Kamjong: People residing in the remote village of Ningthi in Manipur’s Kamjong district have expressed anguish over the delay in the construction of the only government-run high school in the village.
According to locals, the junior school was upgraded to high school in 2016. However, in 2017 the school, then built out of wood, was demolished to construct a new building. At that time, 40 students were enrolled in the school.
“It has been almost three years now that the construction work of the school has stopped and despite the repeated requests to the assigned contractors, they have failed to address the issue,” Joyful Shimray, a village authority, and a retired school teacher told EastMojo.
Kamjong district was created in 2016 and has a total area of 2,000 square km. The district, predominantly occupied by the Tangkhul Nagas with 94 per cent and Kukis with 4.59 per cent, has a total population of 45,618, as per the 2011 census.
Due to the lack of basic amenities, locals face severe hardships as most parents with no proper income source have no option but to keep children at home without sending them for education in other places.
Most of the families depend on cultivation for sustenance. Those with better financial condition stay in Kamjong district headquarters, or Imphal for better facilities and schooling for their children.
“It has been many years that we haven’t had a school here in the village. Earlier, we were informed that the school was upgraded to high school. However, it was only announced without having either a school building or teachers,” said Nganaoyo Jajo, father of six kids.
Like many families in the village, Nganaoyo and his wife shuffle between Kamjong and Ningthi village as they their children attend a school in Kamjong.
“Since our kids are still young, we can’t leave them alone in Kamjong. And to support their education and meet our family needs, I have to do various kind of labour work. But it becomes difficult, especially during monsoon season as we have to attend our paddy fields apart from looking after the children,” said Nganaoyo.

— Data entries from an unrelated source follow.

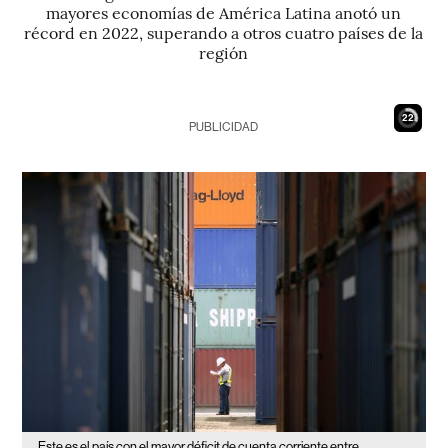
mayores economías de América Latina anotó un
récord en 2022, superando a otros cuatro países de la
región
21
PUBLICIDAD
Este es el país con el mayor déficit de cuenta corriente entre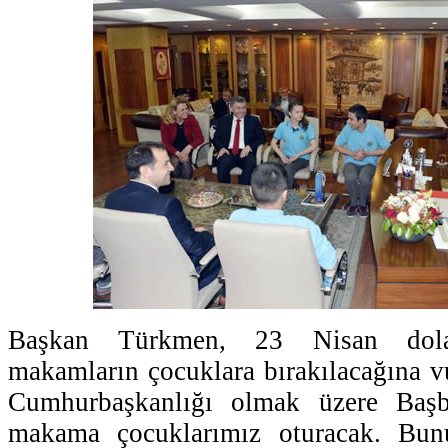
Başkan Türkmen, 23 Nisan dolay
makamların çocuklara bırakılacağına vu
Cumhurbaşkanlığı olmak üzere Başb
makama çocuklarımız oturacak. Bu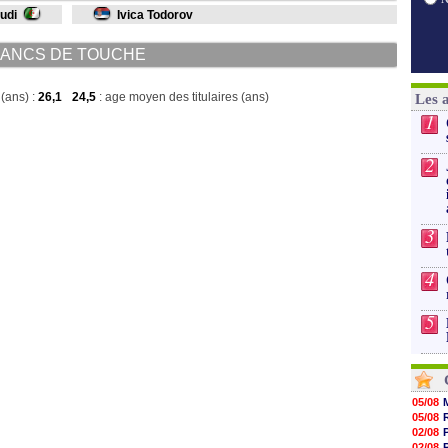
udi
Ivica Todorov
ANCS DE TOUCHE
(ans) :
26,1
24,5
: age moyen des titulaires (ans)
Les 
1
2
3
4
5
05/08
05/08
02/08
02/08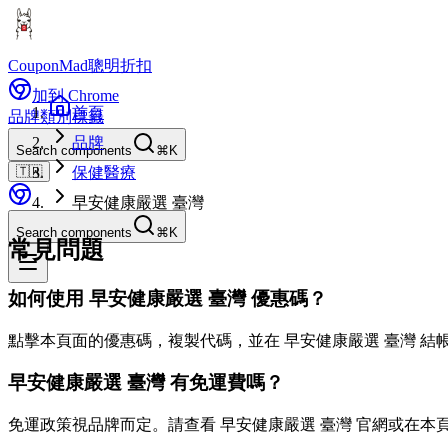
CouponMad
聰明折扣
加到 Chrome
首頁
品牌
類別
標籤
品牌
Search components
⌘K
🇹🇼
保健醫療
早安健康嚴選 臺灣
Search components
⌘K
常見問題
如何使用 早安健康嚴選 臺灣 優惠碼？
點擊本頁面的優惠碼，複製代碼，並在 早安健康嚴選 臺灣 結
早安健康嚴選 臺灣 有免運費嗎？
免運政策視品牌而定。請查看 早安健康嚴選 臺灣 官網或在本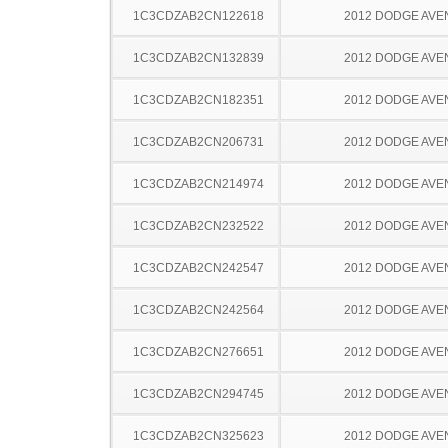
1C3CDZAB2CN122618
2012 DODGE AV
1C3CDZAB2CN132839
2012 DODGE AV
1C3CDZAB2CN182351
2012 DODGE AV
1C3CDZAB2CN206731
2012 DODGE AV
1C3CDZAB2CN214974
2012 DODGE AV
1C3CDZAB2CN232522
2012 DODGE AV
1C3CDZAB2CN242547
2012 DODGE AV
1C3CDZAB2CN242564
2012 DODGE AV
1C3CDZAB2CN276651
2012 DODGE AV
1C3CDZAB2CN294745
2012 DODGE AV
1C3CDZAB2CN325623
2012 DODGE AV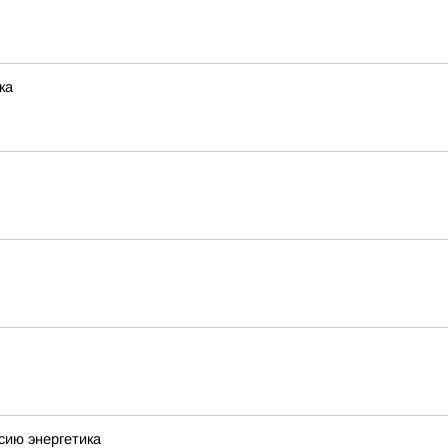
ка
сию энергетика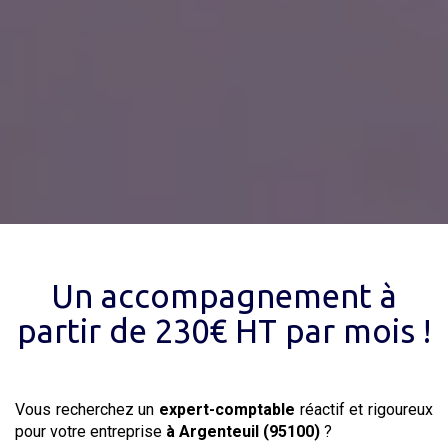
Un accompagnement à
partir de 230€ HT par mois !
Vous recherchez un
expert-comptable
réactif et rigoureux
pour votre entreprise
à Argenteuil (95100)
?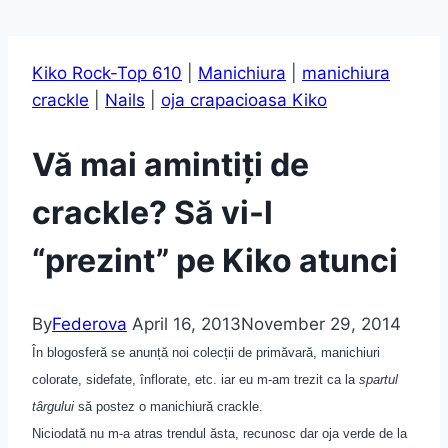
Kiko Rock-Top 610
|
Manichiura
|
manichiura
crackle
|
Nails
|
oja crapacioasa Kiko
Vă mai amintiți de
crackle? Să vi-l
“prezint” pe Kiko atunci
By
Federova
April 16, 2013
November 29, 2014
În blogosferă se anunță noi colecții de primăvară, manichiuri
colorate, sidefate, înflorate, etc. iar eu m-am trezit ca la
spartul
târgului
să postez o manichiură crackle.
Niciodată nu m-a atras trendul ăsta, recunosc
dar
oja verde de la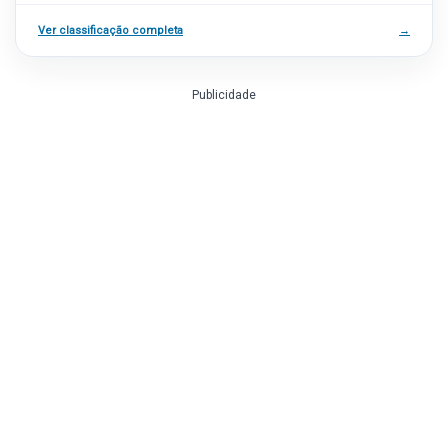
Ver classificação completa
→
Publicidade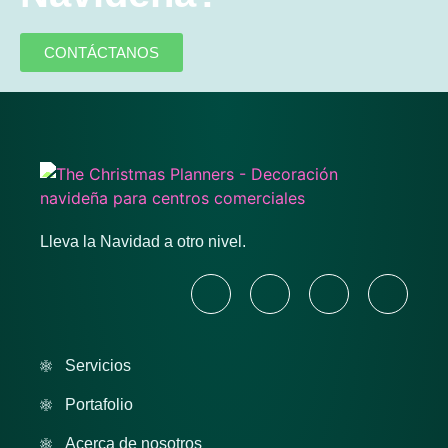
CONTÁCTANOS
Lleva la Navidad a otro nivel.
Servicios
Portafolio
Acerca de nosotros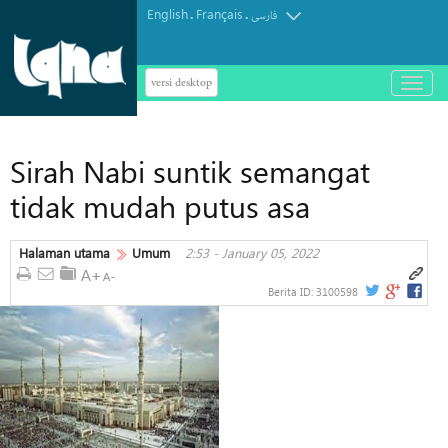
English
Français
.
.
فارسی
versi desktop
باز
و
بسته
کردن
Sirah Nabi suntik semangat
منو
tidak mudah putus asa
Halaman utama
Umum
2:53 - January 05, 2022
Berita ID:
3100598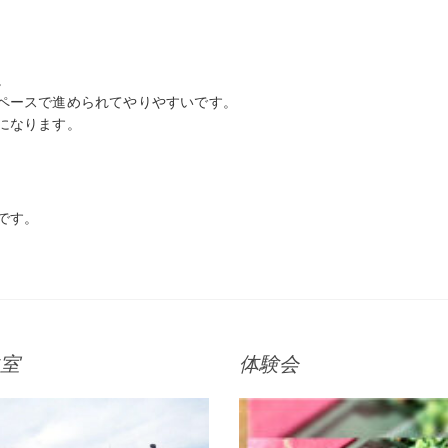
。
ペースで進められてやりやすいです。
になります。
です。
室
体験会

Ningthi village has nearly 200 households registered in the village record. However, only around 80 families are permanently living in the village.
Since there is no school, most parents were compelled to send their kids to other places for school. However, many families in the village cannot even afford to keep their kids in Kamjong due to a lack of income, said Shimray.
Shimray, who is also an alumnus of the school, added that of the total amount of Rs 70 lakh awarded for the school project, the contractors had already withdrawn Rs 30 lakh. “But we found out that the ongoing school construction work has been left unattended for long and lying amid the bushes and grasses,” he added.
Expressing his resentment over the delay, Shimray stated that locals had taken pictures of the incomplete construction and reported it to the chief engineer, the concerned MLA and minister. But despite their multiple assurances, nothing has been done till now, he added.
As Shimray recollects, when the school was established in 1958 in the village, it was a source of pride for the locals as many parents from the neighbouring villages also sent their kids for schooling to Ningthi village.
“Those days, classes were conducted regularly, and all of us were eager to go to schools,” said Shimray. But in 2021, the future of the kids seems uncertain, he added.
On January 16, CM Biren Singh had launched 23 projects in the district. Foundation stones for 11 projects costing around Rs 67.80 crore were laid, while 12 projects were inaugurated worth about Rs 24 crore.